A. Characterization of biglycan expressed in skeletal muscle membranes. Digitonin-solubilized, KCl-washed skeletal muscle membranes (3μg) from either wild type or biglycan null mice (KO; littermates, see methods) were separated on a 3-12% gradient SDS-PAGE. Western blotting for biglycan reveals two polypeptides, one migrating as a discrete band at ∼40kD (core) and a second polydisperse band with migration ranging from 60-100kD (PG). Both forms are absent in membranes prepared from biglycan null muscle. Identical results were obtained when intact membranes were used as starting material for the Western blot (not shown). B. Endogenous biglycan co-immunoprecipitates with dystrophin. Digitonin solubilized membranes were incubated with anti-dystrophin antisera DYS; or control IgG and immunoprecipitates IP were probed for dystroglycan (α and β) and biglycan by Western blotting. As expected, α– and β- dystroglycan co-immunoprecipitate with dystrophin. Notably, both the core and the proteoglycan forms of biglycan were present in these immune complexes. Neither biglycan form was detected in immunoprecipitates from biglycan null mice. C. Co-immunoprecipitation of biglycan with sarcoglycans. Digitonin-solubilized membranes were incubated with antibodies to α–, ß- or γ– sarcoglycan. Both the core and the proteoglycan forms of biglycan are detected in the immunoprecipitates. Equivalent levels of the three sarcoglycans are detected in the immunoprecipitates from wild type and biglycan null muscle membranes.

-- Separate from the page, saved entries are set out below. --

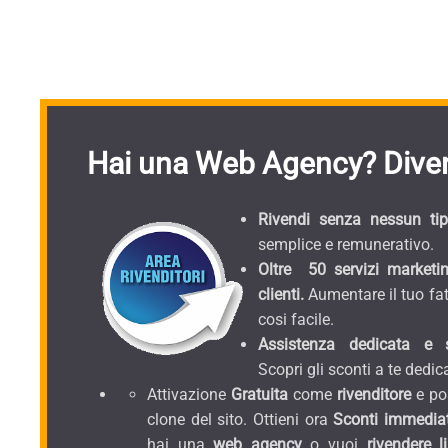
Hai una Web Agency? Diven
Rivendi senza nessun tipo
semplice e remunerativo.
Oltre 50 servizi marketin
clienti.
Aumentare il tuo fat
cosi facile.
Assistenza dedicata e sc
Scopri gli sconti a te dedica
Attivazione
Gratuita
come
rivenditore
e pos
clone del sito. Ottieni ora
Sconti immediat
hai una
web agency
o vuoi
rivendere l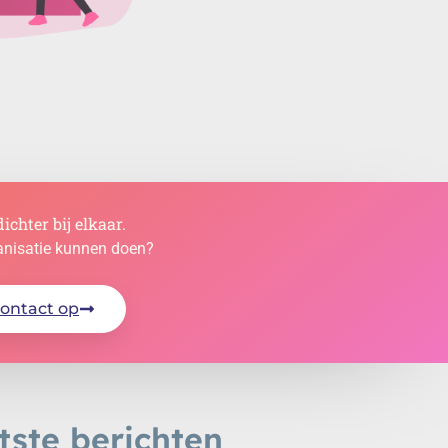
ichter bij elkaar.
anisatie kunnen doen?
contact op
tste berichten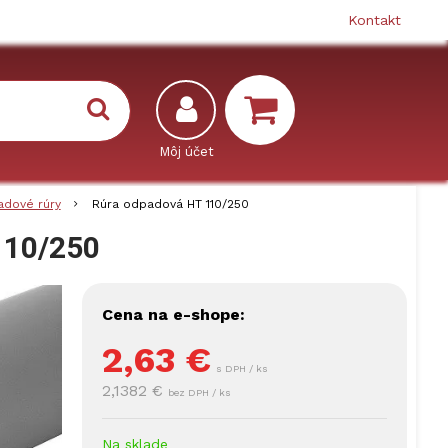
Kontakt
adové rúry
Rúra odpadová HT 110/250
110/250
Cena na e-shope:
2,63
€
s DPH / ks
2,1382 €
bez DPH / ks
Na sklade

Figure 5. Reduced α- and γ- sarcoglycan expression in immature biglycan null mice

Immunohistochemical analysis of P14, A., and P21, B., mouse muscle. Sections of quadriceps femoris from congenic P14 wild type and biglycan null (KO) mice were sectioned, mounted on the same slides and immunolabelled for dystrophin or α-, γ-, or δ- sarcoglycan. A. α-Sarcoglycan levels at the sarcolemma of P14 biglycan null muscle are selectively reduced in the biglycan null as compared to wild type muscle. B. γ-Sarcoglycan expression is reduced in P21 biglycan null mice, while α-sarcoglycan is unchanged. The level of dystrophin and δ-sarcoglycan is the same at both ages. Scale bars = 10 μm. C. Biochemical analysis of sarcoglycan expression. α- and γ- Sarcoglycan expression is reduced at distinct postnatal ages in skeletal muscle membranes from immature mice. KCl-washed skeletal muscle membranes (3 μg) from P14 or P21 congenic wild type or biglycan null mice (KO) were separated via SDS-PAGE. Western blotting was performed for α-, γ-, or δ- sarcoglycan or actin (loading control). Western blotting for α- and γ- sarcoglycan was performed on the same gel. Western blotting for δ-sarcoglycan and actin was performed in parallel on the same gel. α- Sarcoglycan levels are reduced in P14 biglycan null membranes while γ-sarcoglycan levels are reduced in P21 biglycan null membranes. Equivalent levels of δ-sarcoglycan and actin expression are seen at both ages. Similar results were observed in muscles from two other sets of mice.